Getting Category Scores¶
For logging, analytics, or custom handling:
Rust:
use oxideshield_guard::ToxicityGuard;
let guard = ToxicityGuard::new("toxicity");
let scores = guard.analyze("This is some user input");
for (category, level) in scores {
println!("{}: {}", category, level);
}
// Output:
// Hate: low
// Violence: low
// Sexual: none
// SelfHarm: none
// Harassment: low
// Dangerous: none
// Illegal: none
Python:
from oxideshield import toxicity_guard
guard = toxicity_guard(threshold_preset="balanced")
scores = guard.analyze("This is some user input")
for category, level in scores.items():
print(f"{category}: {level}")
Filtering Specific Categories¶
Only check categories relevant to your use case:
Rust:
use oxideshield_guard::{ToxicityGuard, ToxicityCategory};
let guard = ToxicityGuard::new("toxicity")

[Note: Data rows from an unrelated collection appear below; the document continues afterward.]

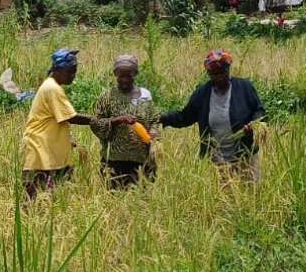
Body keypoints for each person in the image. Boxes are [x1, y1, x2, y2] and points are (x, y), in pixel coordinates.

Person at [161, 49, 266, 183]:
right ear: (209, 74)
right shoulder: (203, 93)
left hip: (245, 155)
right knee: (221, 199)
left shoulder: (244, 87)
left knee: (250, 194)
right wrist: (163, 118)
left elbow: (259, 110)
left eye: (222, 72)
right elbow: (184, 117)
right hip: (216, 160)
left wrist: (253, 124)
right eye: (214, 74)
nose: (219, 76)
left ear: (228, 70)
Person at [23, 49, 106, 198]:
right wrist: (97, 120)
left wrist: (69, 138)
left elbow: (56, 118)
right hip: (42, 148)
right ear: (58, 70)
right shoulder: (52, 88)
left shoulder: (51, 86)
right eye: (70, 71)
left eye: (75, 71)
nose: (73, 76)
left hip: (50, 148)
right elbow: (71, 117)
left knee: (55, 192)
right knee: (36, 195)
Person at [90, 54, 159, 189]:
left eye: (129, 75)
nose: (125, 80)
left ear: (136, 74)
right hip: (115, 160)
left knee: (141, 201)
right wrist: (117, 120)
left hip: (141, 159)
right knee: (114, 200)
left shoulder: (145, 96)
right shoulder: (107, 96)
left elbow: (154, 119)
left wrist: (154, 133)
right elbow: (95, 123)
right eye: (121, 76)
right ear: (115, 74)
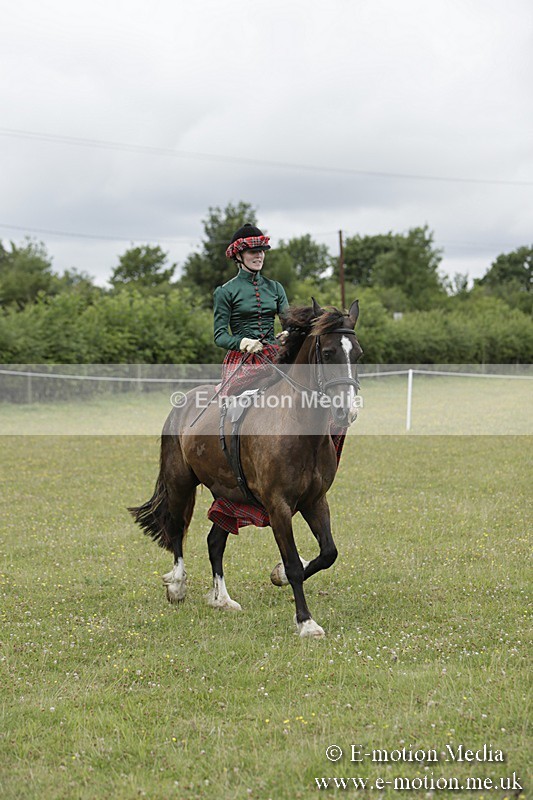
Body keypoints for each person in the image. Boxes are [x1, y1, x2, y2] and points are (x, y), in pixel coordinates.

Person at [213, 223, 289, 394]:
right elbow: (220, 336)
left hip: (274, 354)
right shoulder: (225, 291)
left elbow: (289, 322)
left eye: (261, 251)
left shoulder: (276, 288)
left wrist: (289, 332)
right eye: (253, 252)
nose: (259, 256)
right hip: (243, 359)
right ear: (238, 255)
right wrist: (243, 342)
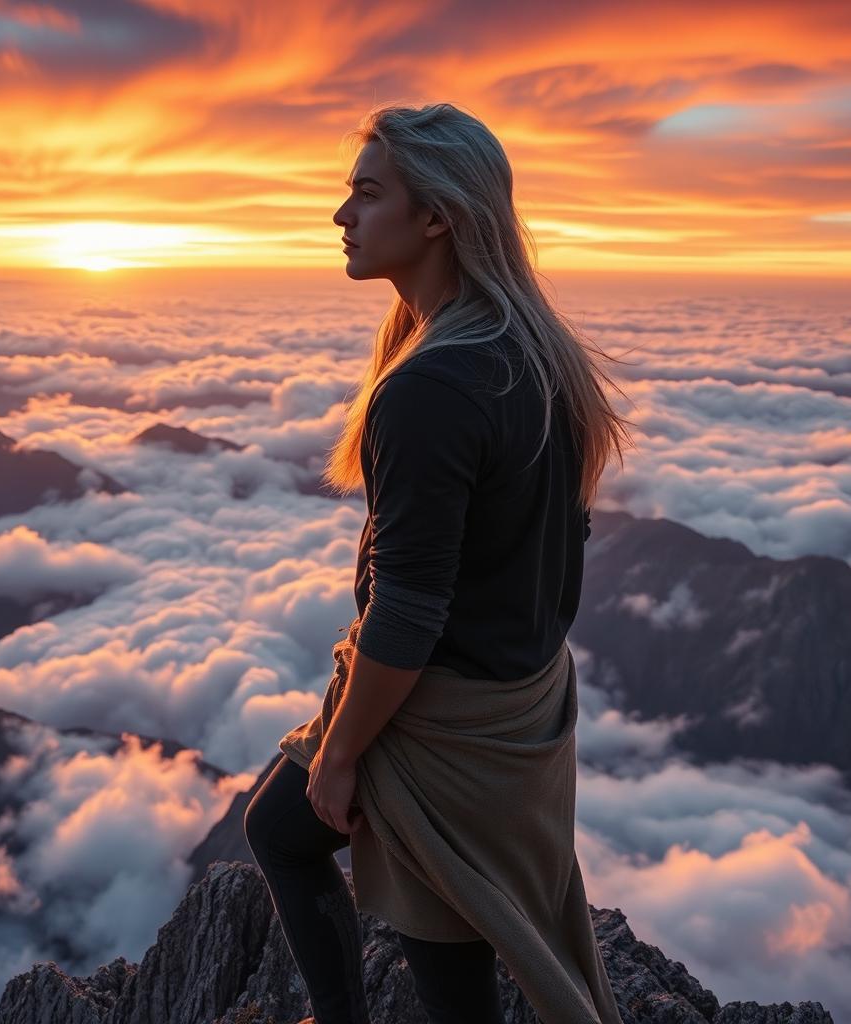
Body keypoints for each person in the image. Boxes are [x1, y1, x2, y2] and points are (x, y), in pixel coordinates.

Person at [244, 101, 635, 1024]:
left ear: (437, 216)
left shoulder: (428, 389)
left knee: (291, 834)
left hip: (447, 717)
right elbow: (560, 541)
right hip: (521, 704)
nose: (342, 213)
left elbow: (410, 611)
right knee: (449, 944)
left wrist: (341, 755)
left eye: (367, 192)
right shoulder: (538, 358)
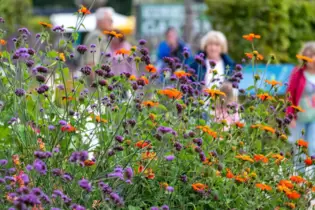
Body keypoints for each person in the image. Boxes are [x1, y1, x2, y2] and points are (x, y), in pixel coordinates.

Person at [287, 42, 315, 175]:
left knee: (313, 147)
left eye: (313, 55)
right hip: (299, 117)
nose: (311, 58)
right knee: (299, 148)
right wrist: (289, 116)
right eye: (308, 55)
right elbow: (289, 94)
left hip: (314, 117)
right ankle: (299, 178)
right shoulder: (298, 73)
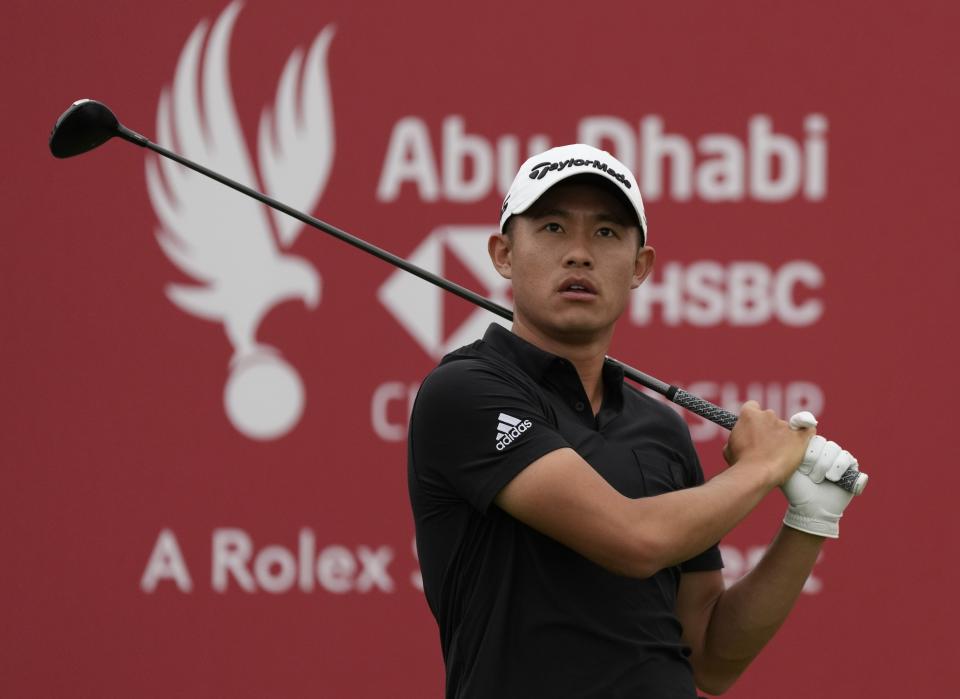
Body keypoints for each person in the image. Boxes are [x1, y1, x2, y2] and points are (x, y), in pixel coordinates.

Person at [407, 144, 860, 698]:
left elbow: (711, 660)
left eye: (605, 233)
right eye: (551, 227)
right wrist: (761, 468)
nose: (578, 253)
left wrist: (807, 525)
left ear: (640, 266)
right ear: (502, 254)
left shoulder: (660, 430)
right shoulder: (465, 391)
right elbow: (632, 539)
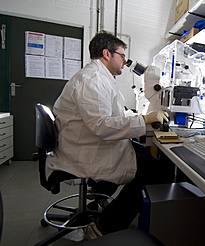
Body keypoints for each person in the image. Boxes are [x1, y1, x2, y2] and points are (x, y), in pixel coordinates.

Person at [46, 30, 170, 237]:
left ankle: (101, 195)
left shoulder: (100, 77)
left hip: (85, 142)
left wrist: (138, 117)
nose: (125, 61)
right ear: (107, 54)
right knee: (156, 172)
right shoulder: (92, 80)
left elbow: (112, 113)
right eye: (122, 56)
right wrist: (144, 120)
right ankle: (104, 226)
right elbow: (102, 125)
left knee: (141, 153)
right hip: (84, 152)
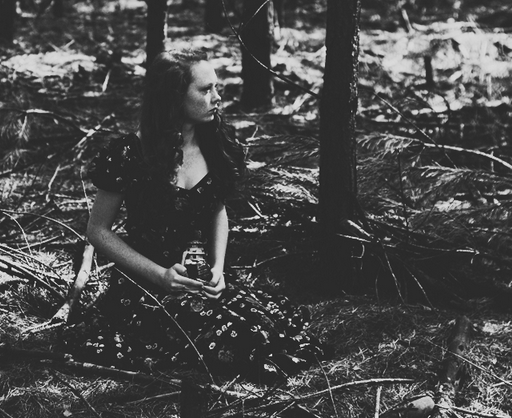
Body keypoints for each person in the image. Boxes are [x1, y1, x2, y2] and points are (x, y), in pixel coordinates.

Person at [62, 50, 324, 382]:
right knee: (238, 339)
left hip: (199, 277)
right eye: (205, 89)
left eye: (217, 87)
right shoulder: (128, 154)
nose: (217, 97)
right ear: (174, 97)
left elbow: (217, 210)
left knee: (265, 326)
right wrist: (160, 275)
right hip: (146, 285)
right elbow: (98, 230)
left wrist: (218, 269)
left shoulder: (214, 142)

.with_threshold_preset("balanced")
.with_categories(&[
ToxicityCategory::Hate,
ToxicityCategory::Violence,
ToxicityCategory::Harassment,
]);
// Only blocks Hate, Violence, and Harassment content
// Sexual, SelfHarm, Dangerous, Illegal are ignored
Real Attack Examples¶
Hate Speech Blocked¶
Input: "Those [slur] people are all the same and should be..."
Result: BLOCKED
Category: Hate
Level: high
Action: Block
Violence Detected¶
Input: "I'm going to find you and make you pay for what you did"
Result: BLOCKED
Category: Violence
Level: high
Action: Block
Self-Harm Content Blocked¶
Input: "Life is meaningless, you should just end it all"
Result: BLOCKED
Category: SelfHarm
Level: high
Action: Block
Clean Input Allowed¶
Input: "Can you help me write a professional email to my boss?"
Result: ALLOWED
Highest Category: Harassment (low)
Action: Allow
Configuration Options¶
| Option | Type | Default | Description |
|---|---|---|---|
threshold_preset |
string | "balanced" | Detection sensitivity preset (see guidelines below) |
categories |
list | All | Categories to check |
action |
Action | Block | What to do when toxicity detected |
Threshold Guidelines¶
| Preset | Behavior | Use Case |
|---|---|---|
"strict" |
Very sensitive, may have false positives | Children's apps, education |
"firm" |
Catches most offensive content | Professional environments |
"balanced" |
Balanced sensitivity (default) | General consumer apps |
"lenient" |
Only catches clearly toxic content | Adult platforms |
Performance¶
| Metric | Value |
|---|---|
| Latency | Sub-millisecond per check |
| Memory | Minimal footprint |
| Throughput | Designed for high-volume production workloads |
When to Use¶
Use ToxicityGuard when: - Your AI is customer-facing or public - You need content moderation for compliance - Brand safety is important - You're deploying in regulated industries
Consider skipping when: - Internal tools with trusted users only - The LLM provider already does content filtering - Your use case explicitly allows mature content
Integration with Other Guards¶
ToxicityGuard works well with: - PatternGuard - Catch jailbreak attempts before toxicity check - PIIGuard - Redact personal data AND filter harmful content - MLClassifierGuard - Layered defense with ML backup
from oxideshield import multi_layer_defense
defense = multi_layer_defense(
enable_length=True, # Block jailbreaks first
enable_toxicity=True, # Then check for toxic content
toxicity_preset="balanced",
strategy="fail_fast"
)
Limitations¶
- Context-dependent content: Discussions about violence (news, history) may trigger false positives
- Coded language: Rapidly evolving slang and dogwhistles may not be detected
- Sarcasm: Ironic statements may be misclassified
For highest accuracy, combine with MLClassifierGuard for context-aware detection.